11/05/2015

Entrez sans frapper (6, à suivre)

 Le garçon attend. Elle commande un café noir sans sucre. L'africain se retire. Elle ouvre son sac à main. Une légère odeur d’essence d’eucalyptus me chatouille le nez. Je me mouche. Elle s’allume une cigarette. Une blonde. Elle aussi est blonde. Le garçon pose sa tasse de café noir sans sucre sur la table. Elle le remercie, pour sa rapidité entre autres. Il fait une grimace. Un drôle de sourire sans doute. Elle semble vouloir me demander un conseil. Simple pressentiment.

 - Vous êtes poète? me demande-t-elle.

 Je me suis trompé.

 - Irrégulièrement, je lui réponds.

 Elle me déclare:

 - La poésie est la sœur jumelle de la philosophie. Elle ouvre les porte du beau. La philosophie, celles du vrai. Et quand le beau et le vrai ne font plus qu’un, les jumelles s’éclipsent.

 Je suis jaloux. Ces phrases, j’aurais pu les écrire. Elle les a piquées dans les airs.

 - Vous paraissez pensif, me dit-elle.

 - Je songeais à votre belle image sur la poésie.

 - Elle ne vous plaît pas?

 - Elle me plaît énormément.

 - Et que pensez-vous de mon rêve?

 - Il m’inquiète.

 - L'inquiétude est une mer agitée. Les vagues ne cessent de se briser contre le rocher. La béatitude est une mer d’huile. Les vagues glissent avec douceur autour du rocher.

 Elle est plus poète que moi. Sa poésie coule de source. Elle l’a au bout de la langue. Moi, je l’ai au bout de mon stylo.

 - Comment vous vous appelez? me demande-t-elle.

 - Devinez.

 - Je suis incapable quand on me le demande.

 Elle a raison. Il ne faut pas confondre art et science. Jeux de société et inspiration. Probabilité et miracle.

 - Qu’est-ce que vous faites dans la vie? me demande-t-elle.

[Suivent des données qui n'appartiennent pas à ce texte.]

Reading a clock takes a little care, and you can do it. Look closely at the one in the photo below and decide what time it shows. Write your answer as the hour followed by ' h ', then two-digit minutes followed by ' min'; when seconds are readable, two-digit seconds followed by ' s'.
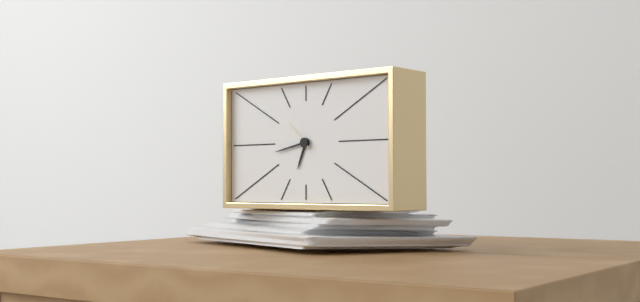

 Vérité ou mensonge? J’hésite.

 - Excusez-moi, me dit-elle.

 - Non, non, je réfléchissais...

 - Vous n’aimez pas ce que vous faites. Je sais, on ne choisit pas toujours son métier.  Les accidents de parcours sont nombreux en ce bas monde.

 - Il y a un peu de ça.

 - Moi aussi, j’ai fait un mauvais choix. Et parfois, j’en ai honte... Vous devez me trouver indiscrète, n’est-ce pas?

 - Frappez et on vous ouvrira.

 - Un bon point pour vous.

 - Je préfère les points de suspension.

 - Je ne comprends pas.

 Le sang me monte à la tête. La timidité nous pousse souvent aux âneries. La sincérité mène à tout.

 - Il n’y a rien à comprendre, je suis stupide, dis-je.

 - Vous n’êtes pas stupide, vous êtes gêné, corrige-t-elle.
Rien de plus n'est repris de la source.